Jessica: Yeah. And I know a lot of companies don’t want this because, yes, people want cheap stuff and they don’t want to know how it’s made. Having all of the information available will hopefully cause people to think twice and they can actually see, “Wow, there’s a place that’s polluted now because of the ink and dye that they used on my shirt. And now there’s a little girl with cancer because that’s the only water she has to drink or even shower with.” People are going to start thinking twice and I think that’s going to change a lot for a lot of people in a lot of communities.
Or even in the cannabis space, there’s a lot of old-school growers. Half of them want everything organic and they want to prove to you, yeah, they’ve been here since the beginning of time. And then half of them have just decided to grow into these big crops and spread the heck out of it with pesticides and chemicals that you don’t even know what the strains natural characteristics are anymore. And they don’t want people to know that. Creating a blockchain like we have with Paragon is some scary water to tread because we’re giving information to people and a lot of big businesses that are trying to scale without being held responsible for their actions don’t like that.
CM: It’s like a social movement also.
Jessica: It is. I mean if you think back to when electric cars were trying to come out with these electric batteries, remember what the oil industry was doing?
CM: Freaking the fu*& out.
Jessica: Well, it’s kind of happening here too.
CM: Yeah, you’re messing with like a serious industry.
Jessica: Yeah. Well, we’re also messing with big pharma.
So big pharma, they’re not necessarily old school, but like the big growers that don’t want to disclose information. Even people who are just simple suppliers that don’t wanna say half their product had mold in it. You’re messing with a lot of people, but I think it’s fair because there’s products going in people’s bodies and people should know what they’re taking. Some people won’t care. Look, there’s plenty of people that eat a bag of Doritos every day and they’re like, “Fuck it. I don’t care. I know it’s bad for me. I’m going to eat it.” Some people … I still eat Lucky Charms all the time as candy. I know it’s bad. But at least I know what it is. I think people shouldn’t be afraid of it because like I said, not everyone is going to care.
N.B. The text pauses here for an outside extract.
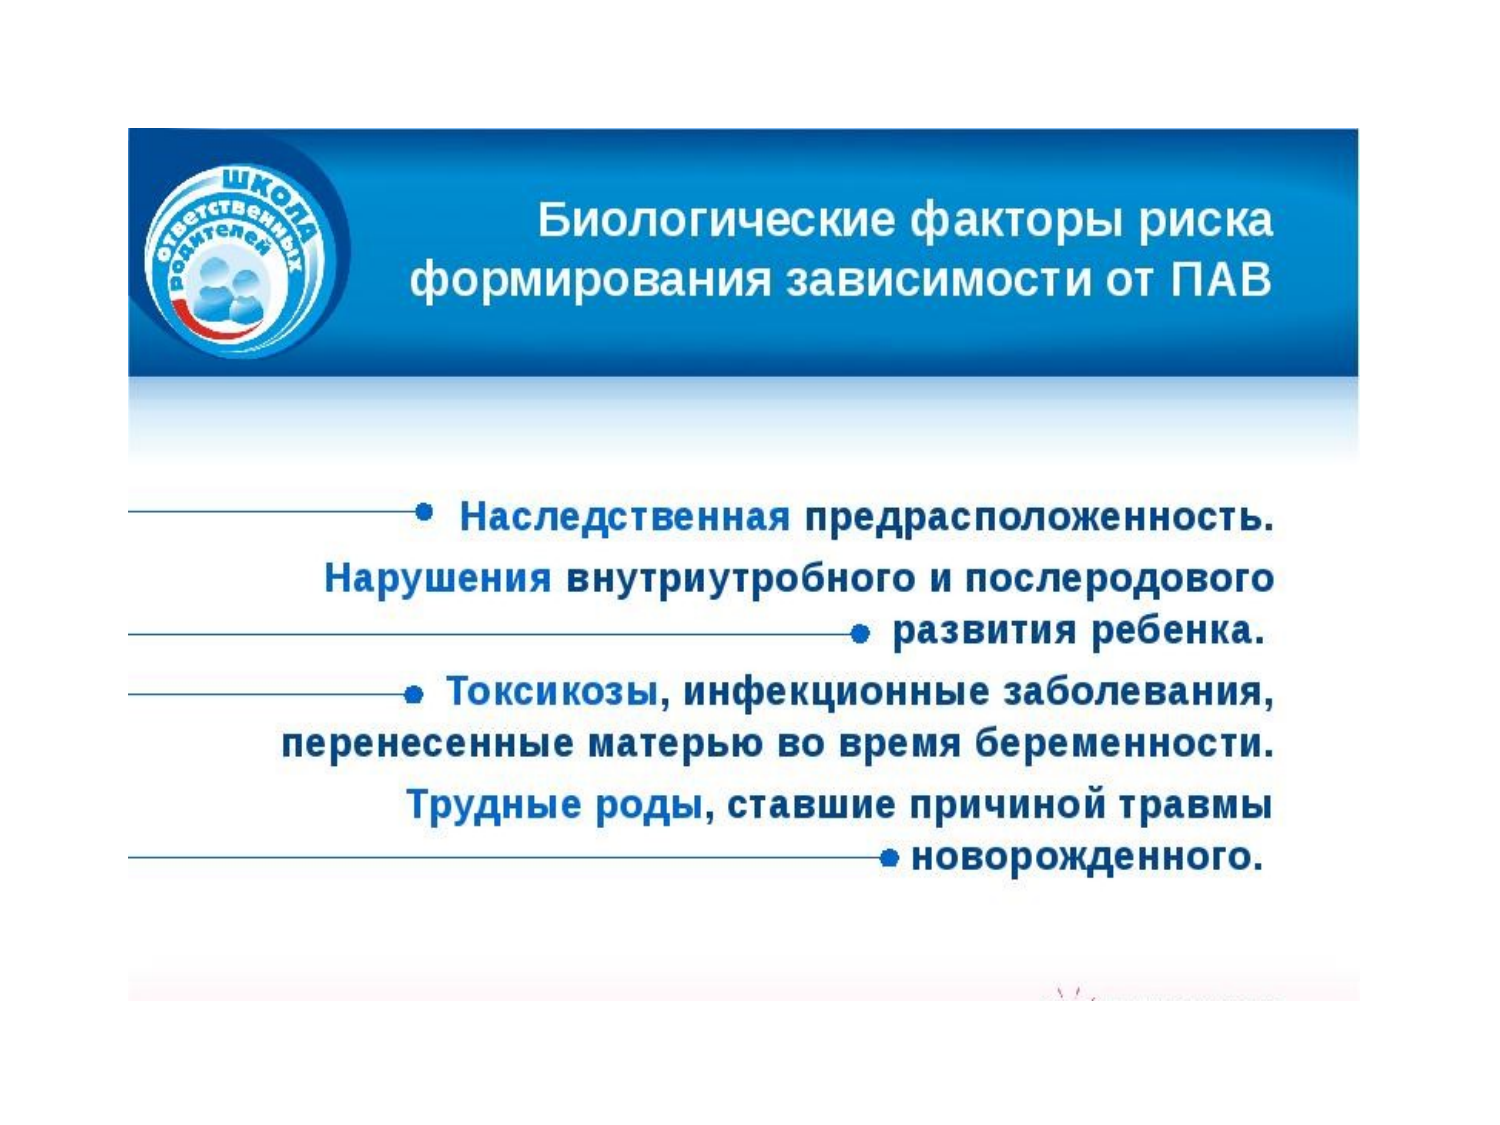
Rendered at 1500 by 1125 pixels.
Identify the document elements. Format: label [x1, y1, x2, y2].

list [128, 128, 1360, 1001]
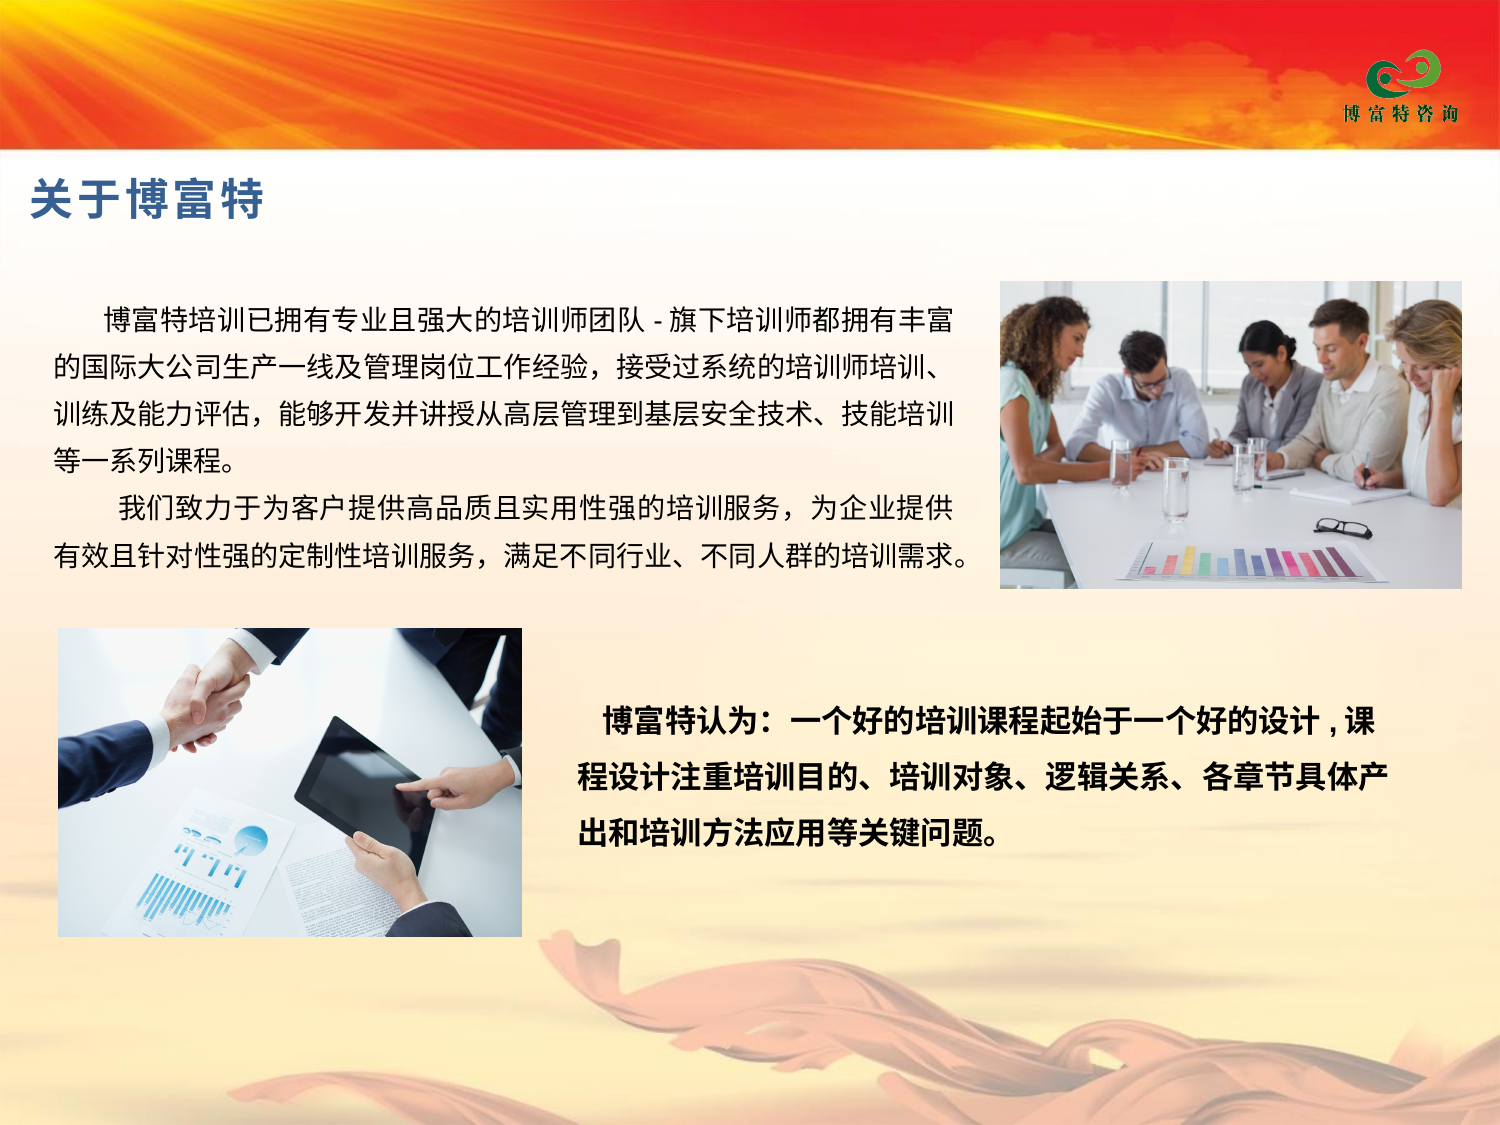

But for those that do, you’re opening up a big door.
CM: Awesome. Well, thank you for talking to me. I really look forward to seeing this all progress. And really look forward to seeing how it progresses over time to reach the retail and consumer end of cannabis.
Jessica: We have like two dispensaries we talked with. But we just haven’t had time to really dive into that part yet. Because with dispensaries, you gotta take time to let them know how blockchain actually works and how the Crypto works because they’re so confused like, “If you can’t buy weed with it, why do we need you?” But you’ll have to teach them like, “Yes, you can now pay your drivers and your delivery people. You can pay employees. You can store all this information. You can make all of your suppliers put all of their information on the blockchain.”
‘Cause I know a lot of dispensaries spend numerous hours and lots of money retesting products. This would just save them a ton of money and a ton of time if their suppliers already had that information on the blockchain and the lab has already verified it.
That’s all that they need to do is just look at that and then they can trust it. Because right now, yeah sure, this chocolate bar might say that they have the lab results and this is their test results, but they are not always true. They can be fabricated. They can be old. But if it’s on the blockchain, then you can see the exact time, what lab it was, what all the results were. So you have to take time to explain that to them so we haven’t had that time.
CM: Thank you for taking time out of your booming schedule to talk for a bit.
Jessica: Absolutely! It’s my pleasure. Let’s talk again soon.
CM: We definitely will. Thank you, Jessica.